Lost in Kino (Compact Disc) (Web Exclusive)
Reviewed by Royal S. Brown
Music for films and other media by Ljova. Diverse artists, including Ljova on viola and famiola, Romashka, and Tall Tall Trees. Compact disc. Kapustnik Records.
Ljova is the nom de compositeur of Moscow-born (in 1978) Lev Zhurbin, a Juilliard-trained violist who has turned his musical gifts in many directions, including arrangements for groups such as Yo-Yo Ma’s Silk Road Ensemble and the Kronos Quartet, and original compositions for a host of media, including film, TV, and the concert stage. He also has his own group, Ljova and the Kontraband. This new CD, the third produced by Ljova’s company Kapustnik, includes a grand total of twenty-four tracks of brief cues divided into two groupings. Most of the music is for the cinema (“kinó” in Russian means “cinema”). In the the first grouping, the majority of the tracks, most of which are genre pieces—polkas, waltzes, marches—were composed for a film entitled Black Lamb (Chernyi Baran), unreleased so far in America, directed by Roman Khrushch, described as “a dark comedy about race relations in contemporary Moscow.” Even though folk-inspired, each of the mostly brief cues here features little twists and turns in the music that continually keep the listener involved. At times one imagines that something along the lines of Nino Rota is going to emerge; at other times, such as in the two cues entitled “Karnavale,” there is more than a hint of Kurt Weill. Yet nothing here smacks of pastiche. Listeners who want to get an idea of how Ljova’s music works cinematically can access a montage of scenes from Black Lamb on the Kapustnik Website accompanied by the “War Then Peace” cue from the CD. The expert and enthusiastic performances come from Ljova on the viola, fiddle, and, yes, famiola (a hybrid six-string instrument combining violin, viola and cello), members of the New York based Gypsy band Romashka, and, for the final cue, “Pickle Porker Polka,” which is for a different film, the group Tall Tall Trees.

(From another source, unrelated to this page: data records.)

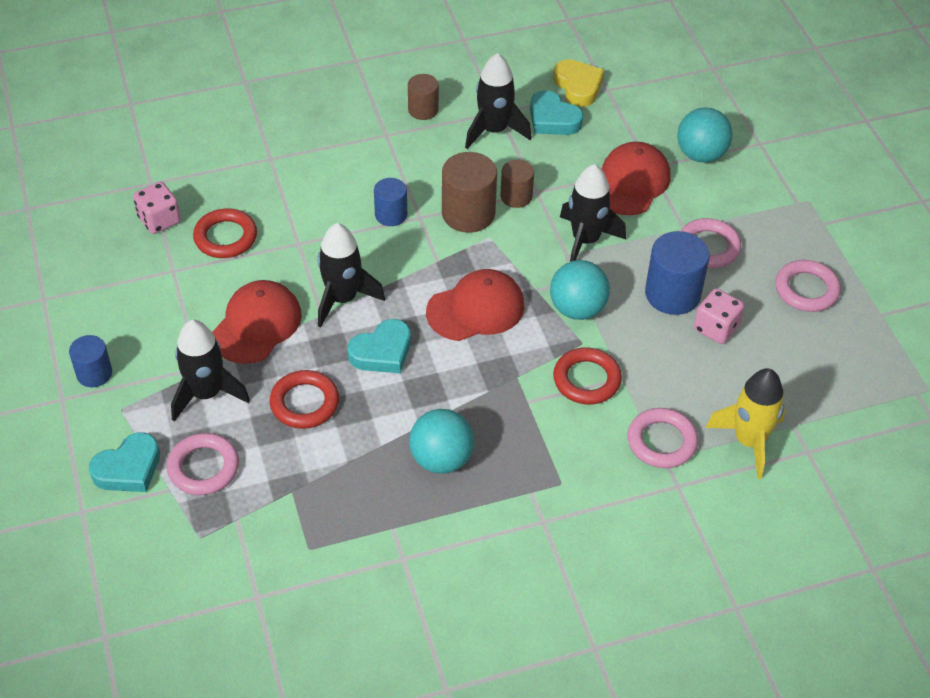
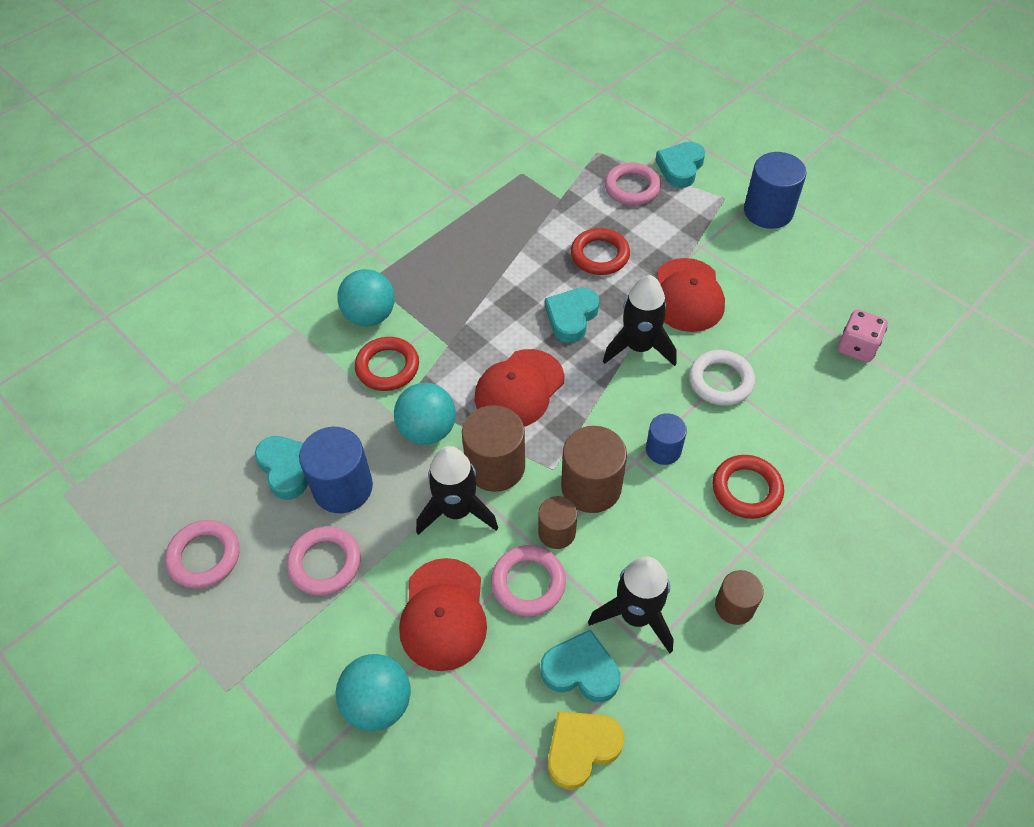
camera: 155 degrees right, 5 degrees up
blue cylinder [69,335,112,387] -> blue cylinder [744,152,807,229], size x1.65
black rocket [171,320,250,422] -> none
red ring [193,208,257,258] -> red ring moved to [712,455,784,519]
turquoise ball [409,409,474,474] -> turquoise ball moved to [337,269,395,326]
yellow heart [553,59,604,107] -> yellow heart turned 105 degrees clockwise [548,711,624,790]
pink ring [628,408,698,468] -> pink ring moved to [491,545,566,616]
pink dice [694,288,744,344] -> turquoise heart [255,436,308,500]
yellow rocket [706,368,785,479] -> none
none -> brown cylinder [462,405,525,492]
none -> white ring [689,350,755,406]

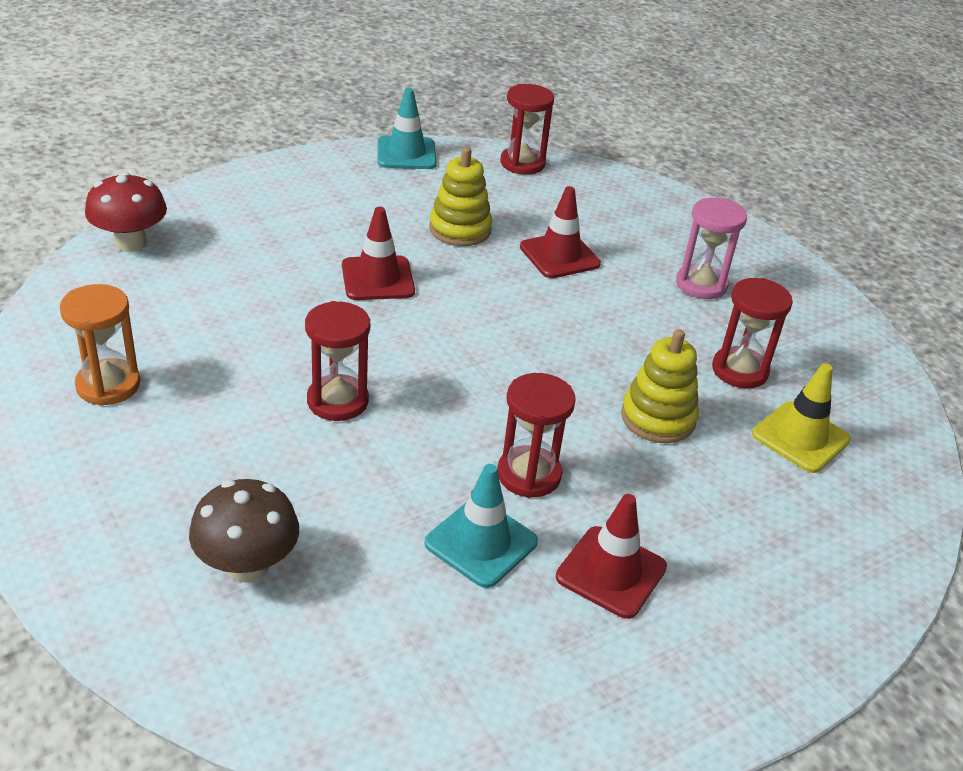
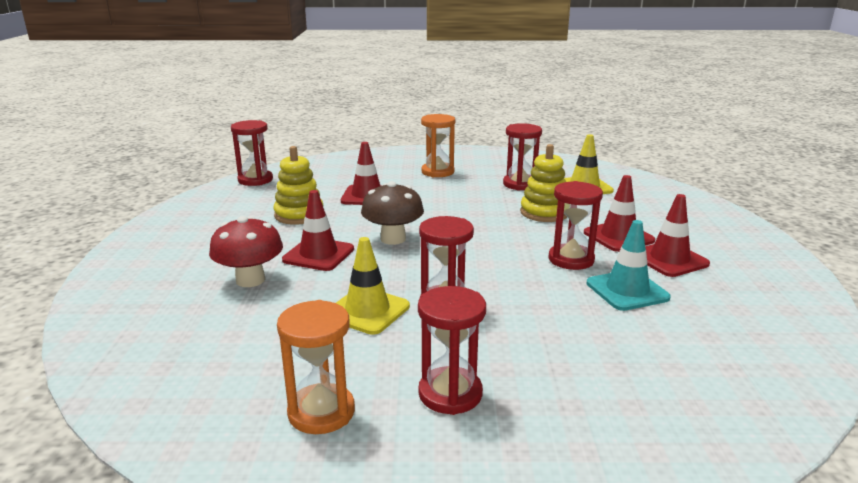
camera: 55 degrees left, 15 degrees down
red mushroom [85,172,167,252] -> red mushroom moved to [209,216,283,287]
brown mushroom [189,479,299,582] -> brown mushroom moved to [361,181,424,245]
turquoise traffic cone [377,88,436,169] -> none
pink hourglass [676,198,747,299] -> orange hourglass [421,114,455,177]
none -> yellow traffic cone [336,237,410,335]
none -> red hourglass [418,286,486,415]
none -> red traffic cone [584,175,655,252]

The second part of this CD presents an entirely—well, not quite entirely—different, and for the most part definitely darker, side of Ljova’s gifts as a composer and performer. The first cue, “Satul Dintre Noi” (Middle Village), is basically a modal dance mostly for cymbalom and bass that the film’s principal composer, Osvaldo Golijov, asked Ljova to compose for the scenes in which the main character gets moved from one hideout to another in Francis Ford Coppola’s sadly neglected Youth Without Youth. The next cue, the longest and probably my favorite on the CD, is entitled “The Coup.” One of the composers to whom Ljova dedicates Lost in Kino is Philip Glass, and there is certainly more than a hint of Glass in the virtuosic, nonstop, and extremely fast-paced perpetuum mobile exhilaratingly performed on the viola by Ljova who, thanks to multitracking, also introduces some extremely moody lyricism and a bass line into this thoroughly engrossing vignette. Although “The Coup” was finally not used in the film, Kapustnik.com offers a video clip, accompanied by “The Coup,” that may or may not be from the intended film, showing often barely visible cross-dressers walking about the streets at night.
Of the remaining numbers on Lost in Kino, I found “Russian Winterland,” which includes some slightly Indian-sounding vocalizing by Ljova’s wife, Inna Barmash, to be the most immediately identifiable as Russian in its mournful lyricism. Interestingly, this music was not written for a film but has been reused quite movingly to back images from a 1909 documentary entitled Moscow in the Snow, which can be found on Kapustnik’s Website and on YouTube. This is an absolute must. Russian in a very different way—one thinks of a composer such as Dmitri Shostakovich—are the wit and irony in the herky-jerky “Famous People,” the first of three cues that appear in Joseph Astor’s documentary Lost Bohemia, which depicts the last days of the Carnegie Hall Studios and of the apartments above them. The final of these three cues, “The Evictions Begin,” to my ears evokes the kind of tragic loneliness one often hears in the music of Arvo Pärt. Just as your ears begin to get used to the darkness, however,Lost in Kino concludes with a brief cue, “Doctor Wrong,” which, performed on a pipa and shakuhachi, seems to come from an entirely different ethnic world. This is followed by a rather silly, and again brief, song, entitled “The End (Baby You Gotta Get Up!”), for an animated film, with Sarah Natochenny singing the lyrics with what I’m guessing is an appropriately little-girly voice.
Ljova is not only a gifted composer and performer, he is an amazingly multifaceted musician whose passion and enthusiasm bubble over in the various pieces on this CD. It would be fun to see what he could come up with over an entire feature film. I also must put in a good word for the very present recorded sound on this Kapustnik release, which adds just enough reverberation to create a lovely sense of space around the music. Strongly recommended.
Royal S. Brown is a professor in the City University of New York. He is the author of three books, along with numerous articles and reviews. He is currently preparing a book of film theory entitled Images of Images: Lacan in Literature and Film.